Malta is among the first European countries to sign an agreement with China to partner with the country to implement its President’s vision of the ‘One Belt One Road’ project, the government announced on Tuesday in a brief statement that put this as another great move for Malta.
The government described the memorandum of understanding on the ‘One Belt One Road’ project as an “initiative to bring together different agreements. It signals to Chinese companies that, for the Chinese government, Malta is a good country to invest in with respect to European Union regulations”.The government must have felt the need to explain what the project was because it was nowhere on Malta’s agenda until it was a done deal. But government consultant Shiv Shankaran Nair – blacklisted by the World Bank twice – has been promoting the ‘One Belt One Road’ initiative for a while.
This is what Shiv Nair said about the ‘One Belt One Road’ Programme in an article he wrote in December 2017: “Chinese money has been quietly buying friends and influencing people. In Malta, the Chinese committed almost €300 million to buy 30% of the bankrupt State power utility, while in Greece they snapped up 40% of the strategic port of Piraeus. Hungary, the bad boy of the EU, has been chosen as a key logistics hub on the trans-Siberian link.”
Five years ago Chinese President Xi Jinping began promoting a network of Chinese-financed roads, pipelines, ports, power plants and other infrastructure across Asia, the Middle East, Africa and Europe. It is the Chinese President’s master plan to project Chinese power, influence and trade across much of the world.
“Back then, the idea sold itself. China had unmatched skill at building mega projects, and limitless pools of capital with which to fund them. The shine has since come off,” Bloomberg states.
Malaysia has suspended or canceled Chinese projects worth more than $22 billion, and Malaysians recently threw out their ruling party, for the first time, because of anger about Chinese encroachment. Leaders in Sri Lanka and the Maldives have fallen for similar reasons.
Thailand and even Pakistan (one of China’s closest allies) have criticised Chinese lending terms. And Myanmar has severely scaled back a $10 billion port scheme.
The ‘One Belt One Road’ initiative has been criticised after it led to countries taking on heavy debt for projects developed and implemented by Chinese companies – referred to as China’s ‘debt trap diplomacy’.
The Economist warned that Malaysia’s rethink of Chinese belt-and-road projects has lessons for other countries: “China is not used to recipients of its largesse challenging the terms on which it is offered. Yet growing numbers of them are struggling with debts to Chinese entities taken on to fund Chinese-staffed projects”.
Critics see a deliberate strategy of throwing money at governments as a way for China to gain leverage over smaller countries to gain diplomatic support or strategic facilities.
Pacific Islands, for example, have mounting debt with China as a result of these infrastructural projects.
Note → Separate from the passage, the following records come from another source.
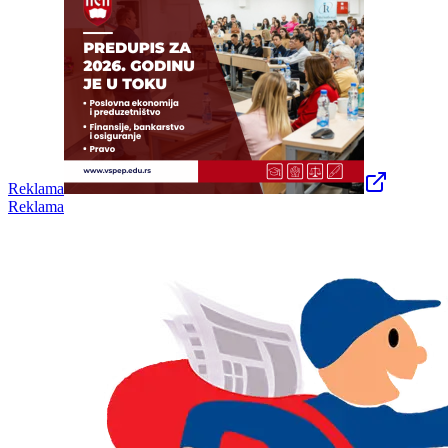
Reklama
Reklama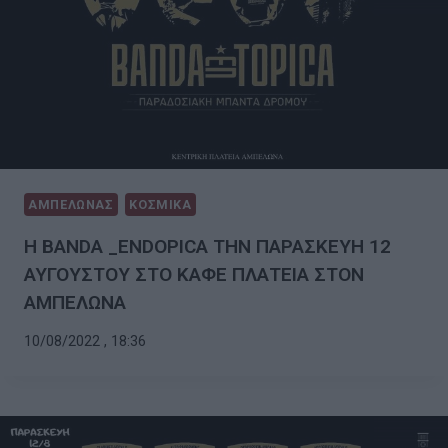
ΑΜΠΕΛΩΝΑΣ
ΚΟΣΜΙΚΑ
Η BANDA _ENDOPICA ΤΗΝ ΠΑΡΑΣΚΕΥΗ 12
ΑΥΓΟΥΣΤΟΥ ΣΤΟ ΚΑΦΕ ΠΛΑΤΕΙΑ ΣΤΟΝ
ΑΜΠΕΛΩΝΑ
10/08/2022 , 18:36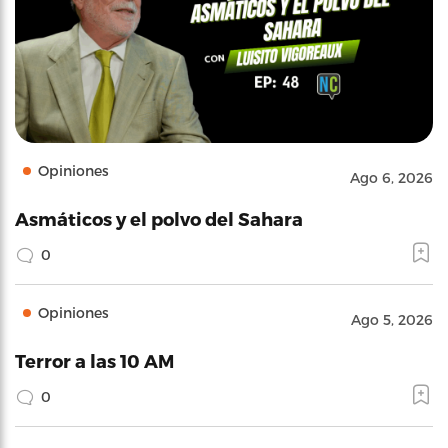
Opiniones
Ago 6, 2026
Asmáticos y el polvo del Sahara
0
Opiniones
Ago 5, 2026
Terror a las 10 AM
0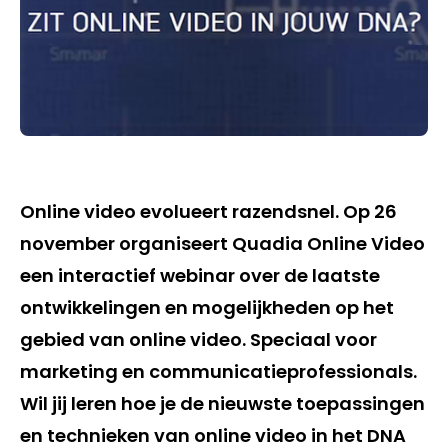
Online video evolueert razendsnel. Op 26
november organiseert Quadia Online Video
een interactief webinar over de laatste
ontwikkelingen en mogelijkheden op het
gebied van online video. Speciaal voor
marketing en communicatieprofessionals.
Wil jij leren hoe je de nieuwste toepassingen
en technieken van online video in het DNA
Chinese loans account for almost half the external debt of Vanuatu – that same country whose foreign minister Shiv Nair brought to Malta for a meeting with the Prime Minister to create a ‘Commonwealth of Blockchain Islands’.
This is the second time that Shiv Nair has surfaced in the space of a month, promoting projects that just happen to fall in line with two recent major initiatives by the Maltese government: The signing of a memorandum of understanding on the ‘One Belt One Road’ initiative, and ‘Blockchain Island’.
Malta boasts it is among the first European countries to join the project. Perhaps Muscat is a visionary unmatched in Europe. Then again, a look at the only other EU countries that have taken up China’s offer so far, like Hungary and Poland, are also getting a bad rap in Europe.